• [Try it]:
Lines with the word "between" are the answer; copy each of them from the data below.

• [Records shown]:
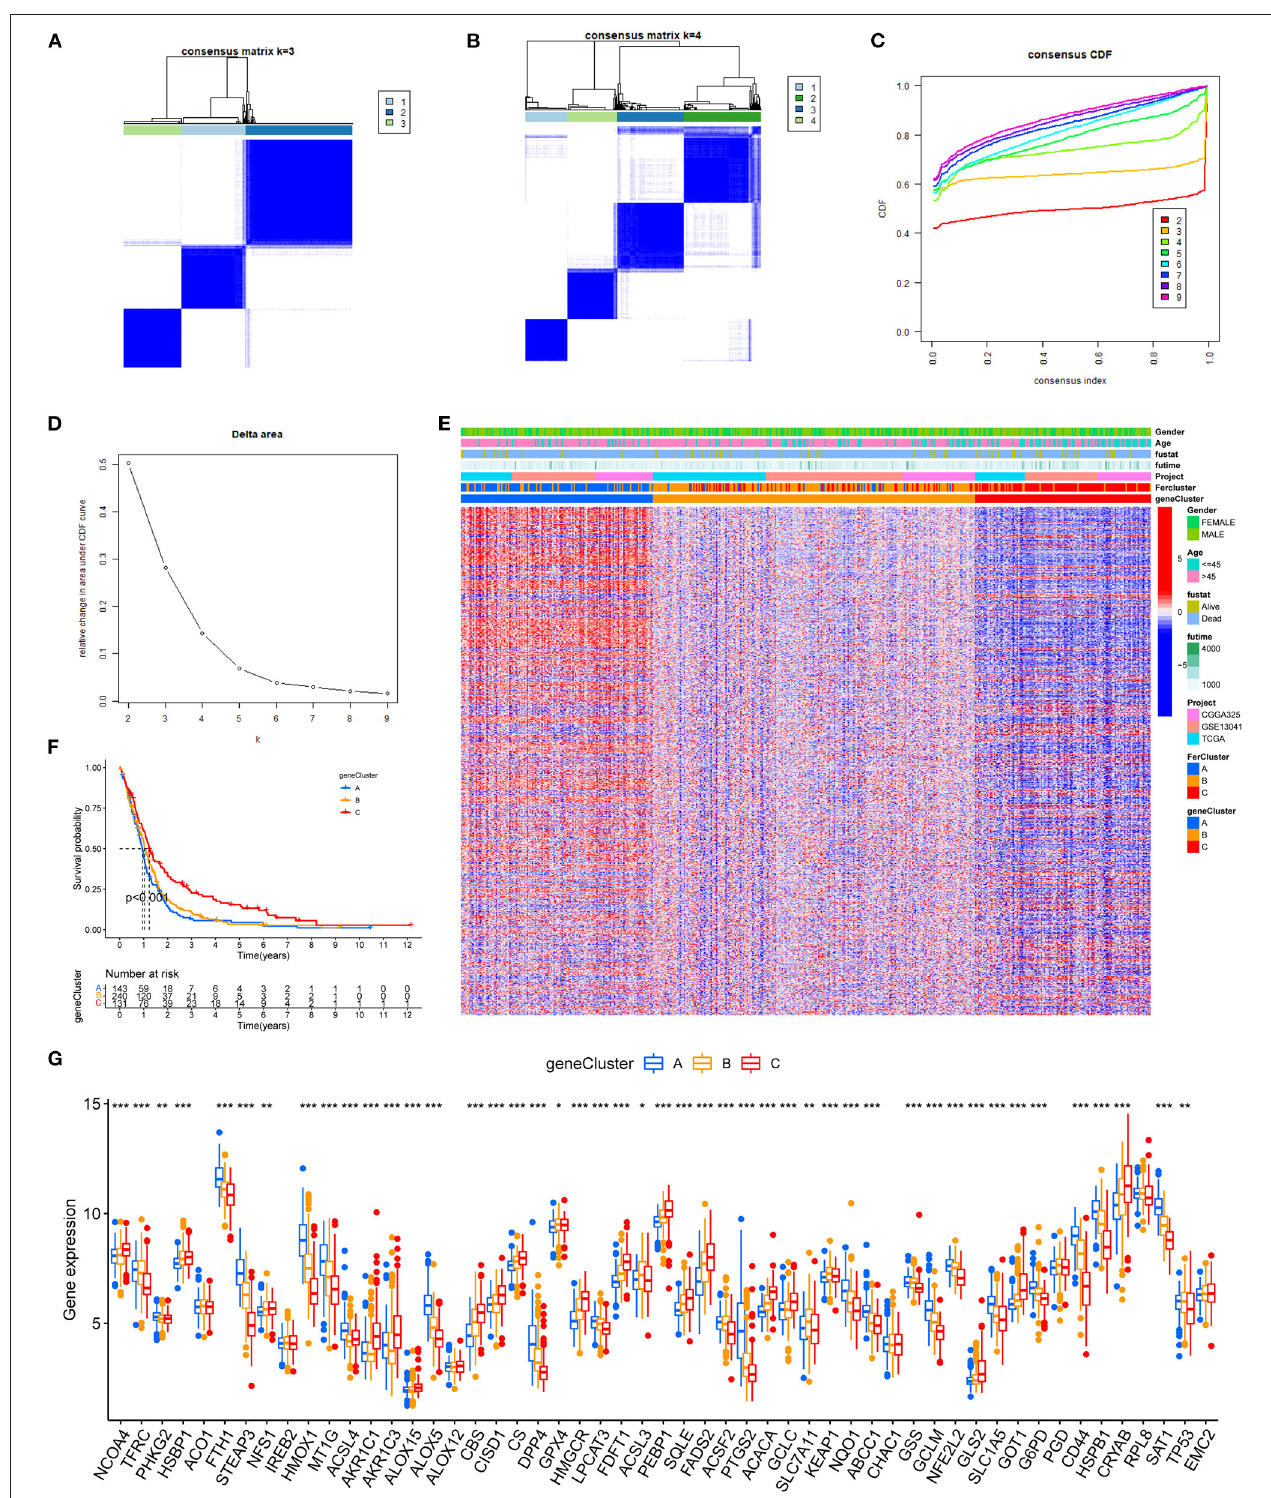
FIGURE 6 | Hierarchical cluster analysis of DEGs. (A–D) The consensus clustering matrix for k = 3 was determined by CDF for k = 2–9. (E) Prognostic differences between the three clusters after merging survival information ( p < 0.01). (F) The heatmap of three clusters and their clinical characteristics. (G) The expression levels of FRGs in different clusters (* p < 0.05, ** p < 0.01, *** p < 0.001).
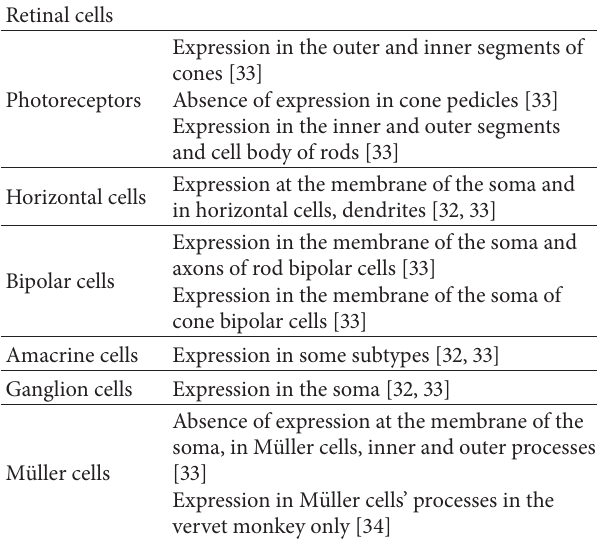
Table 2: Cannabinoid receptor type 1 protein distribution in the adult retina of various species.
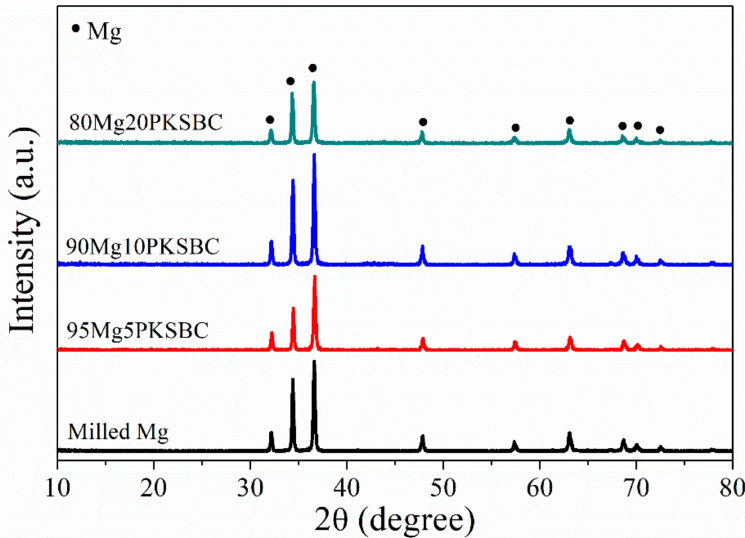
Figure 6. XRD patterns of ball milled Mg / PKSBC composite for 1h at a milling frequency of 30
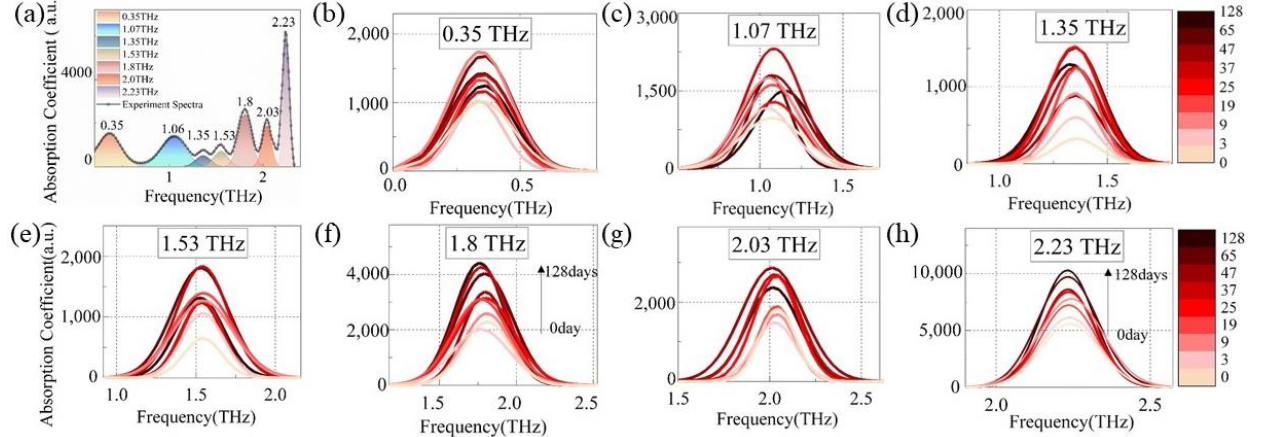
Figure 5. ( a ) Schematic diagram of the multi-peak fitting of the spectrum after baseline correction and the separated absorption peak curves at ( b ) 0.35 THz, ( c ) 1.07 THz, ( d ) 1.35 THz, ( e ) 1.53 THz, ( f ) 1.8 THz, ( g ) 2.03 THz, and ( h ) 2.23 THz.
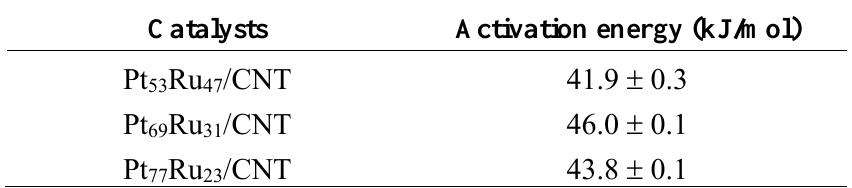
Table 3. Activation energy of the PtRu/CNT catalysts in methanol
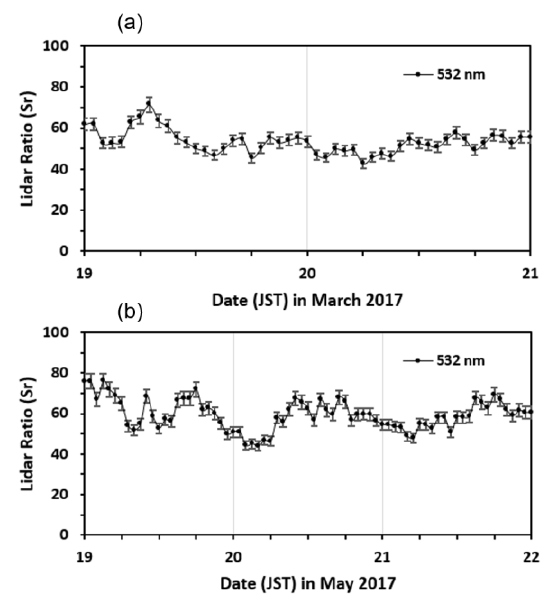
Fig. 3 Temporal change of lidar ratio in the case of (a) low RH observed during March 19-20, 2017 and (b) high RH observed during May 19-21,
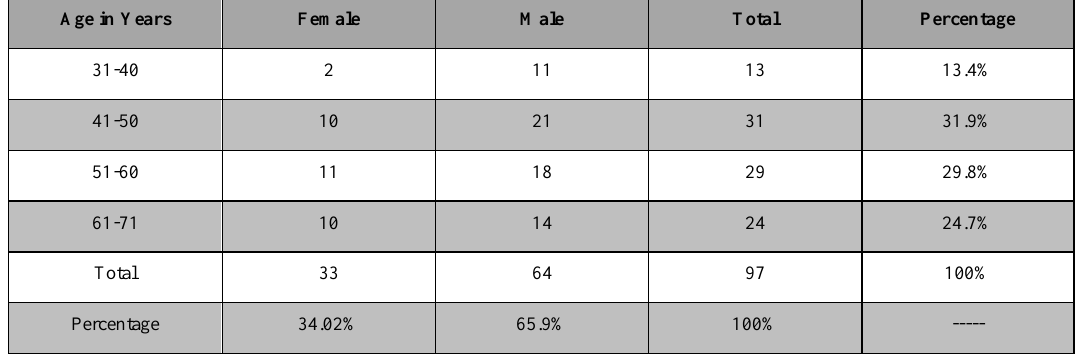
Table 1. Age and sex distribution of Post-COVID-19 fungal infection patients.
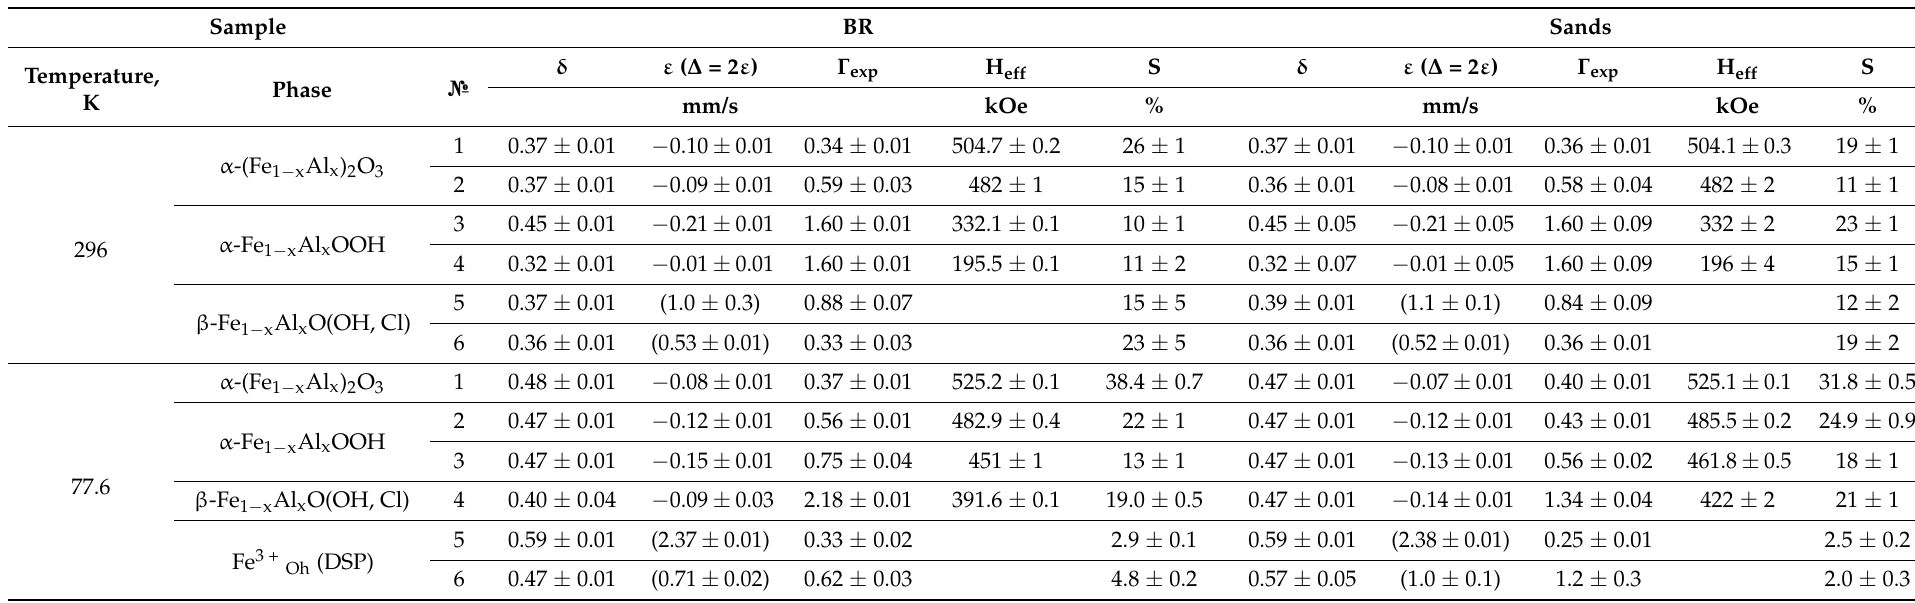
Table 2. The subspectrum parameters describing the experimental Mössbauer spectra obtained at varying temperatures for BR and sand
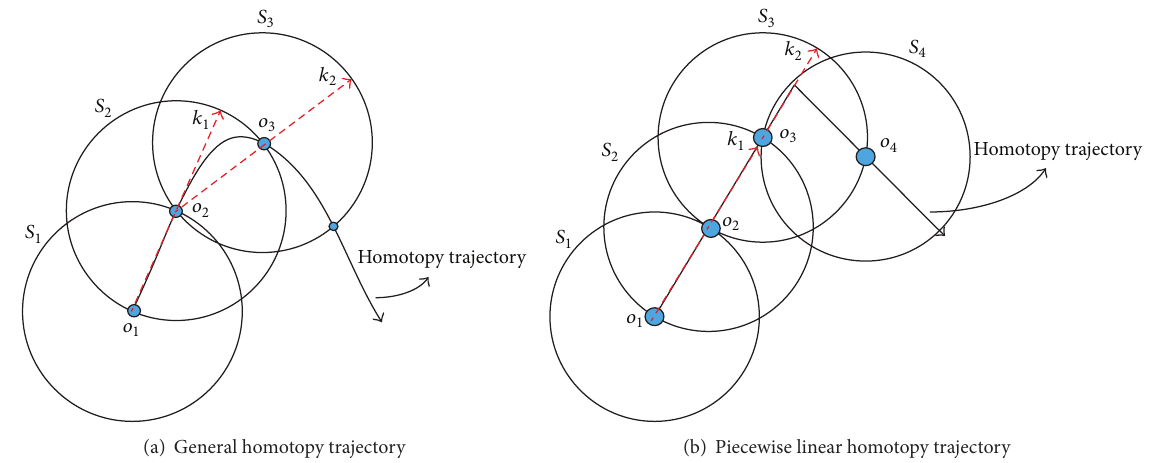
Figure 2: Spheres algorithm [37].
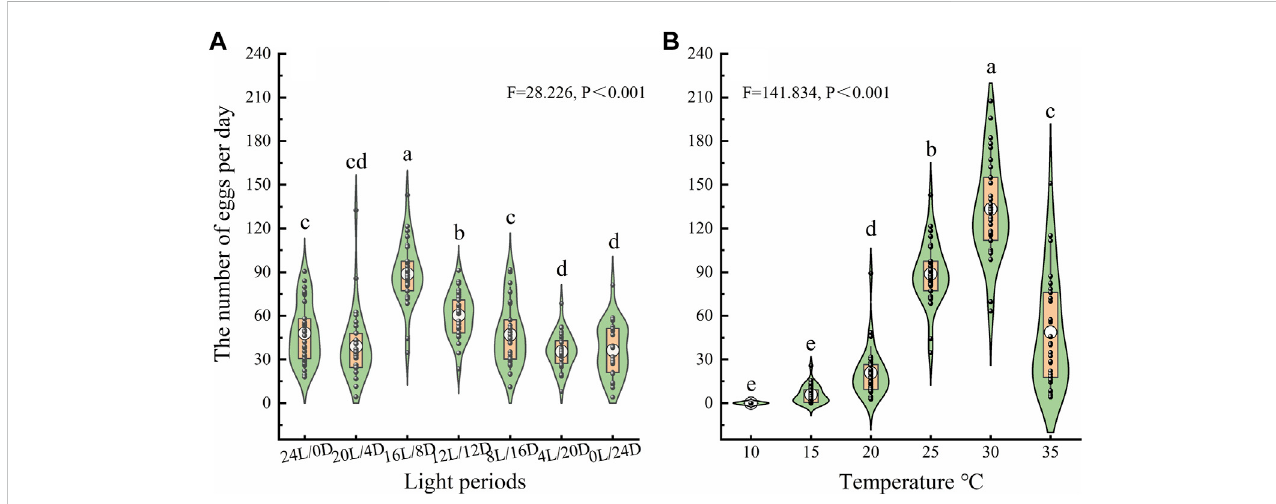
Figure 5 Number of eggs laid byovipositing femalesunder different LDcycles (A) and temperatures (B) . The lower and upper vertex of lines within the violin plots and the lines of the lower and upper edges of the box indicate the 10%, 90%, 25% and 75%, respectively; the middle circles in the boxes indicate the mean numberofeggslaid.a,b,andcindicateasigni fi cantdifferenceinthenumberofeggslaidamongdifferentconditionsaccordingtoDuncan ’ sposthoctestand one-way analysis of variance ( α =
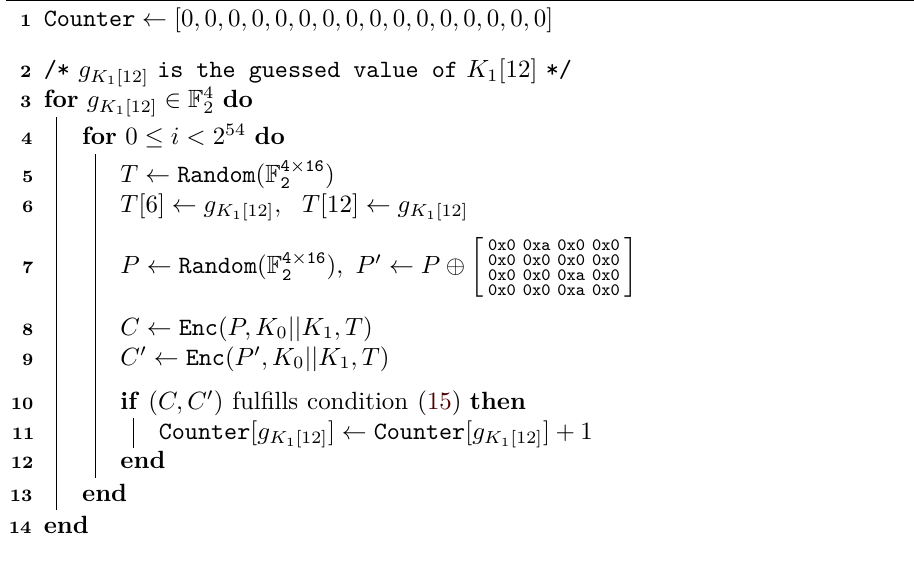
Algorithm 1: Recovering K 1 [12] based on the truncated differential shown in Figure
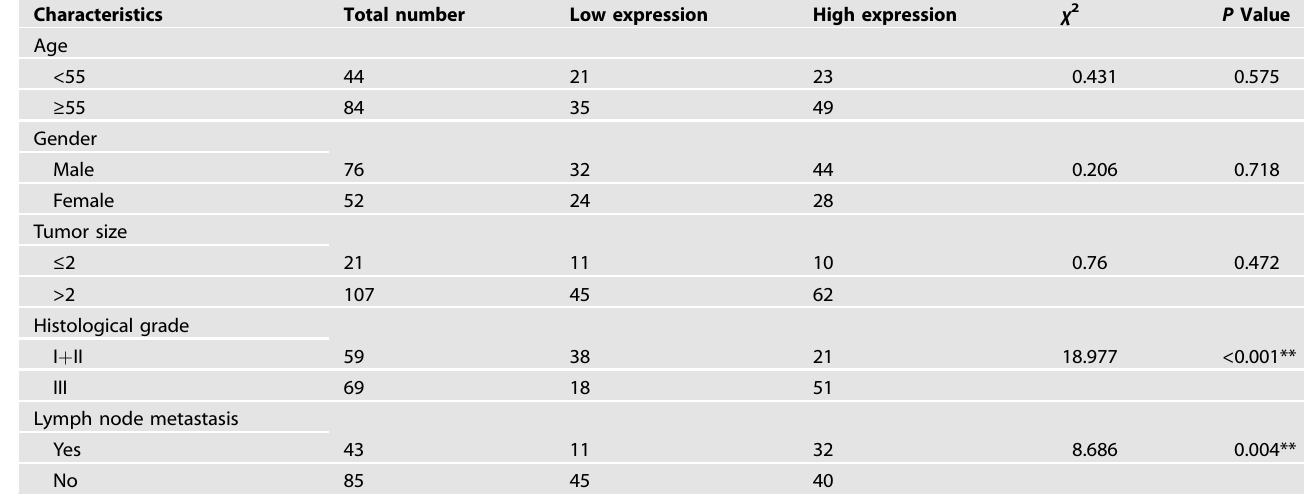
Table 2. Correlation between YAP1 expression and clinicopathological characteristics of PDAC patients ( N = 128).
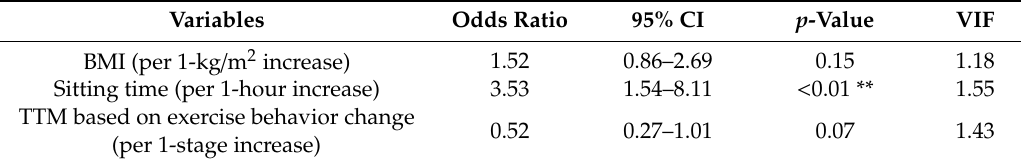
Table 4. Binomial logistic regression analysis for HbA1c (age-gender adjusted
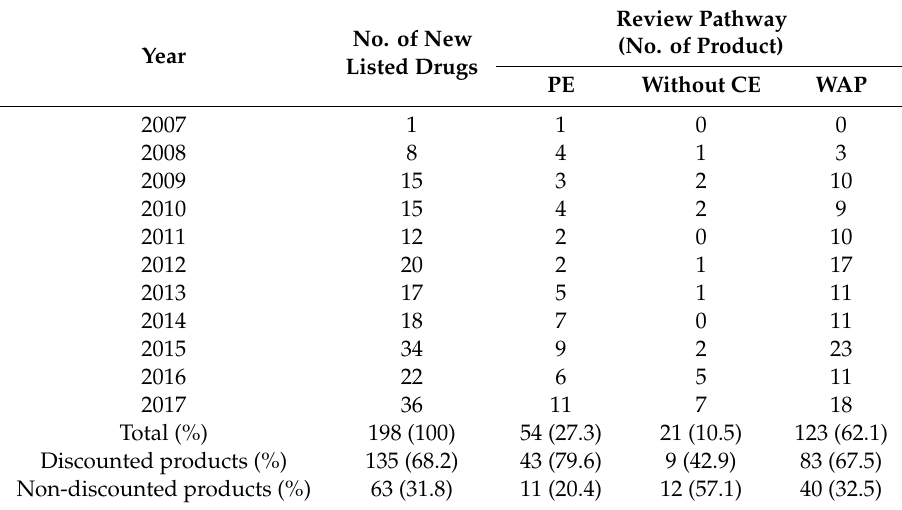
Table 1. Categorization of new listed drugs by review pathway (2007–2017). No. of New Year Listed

• [Solution below]:
FIGURE 6 | Hierarchical cluster analysis of DEGs. (A–D) The consensus clustering matrix for k = 3 was determined by CDF for k = 2–9. (E) Prognostic differences between the three clusters after merging survival information ( p < 0.01). (F) The heatmap of three clusters and their clinical characteristics. (G) The expression levels of FRGs in different clusters (* p < 0.05, ** p < 0.01, *** p < 0.001).
Table 2. Correlation between YAP1 expression and clinicopathological characteristics of PDAC patients ( N = 128).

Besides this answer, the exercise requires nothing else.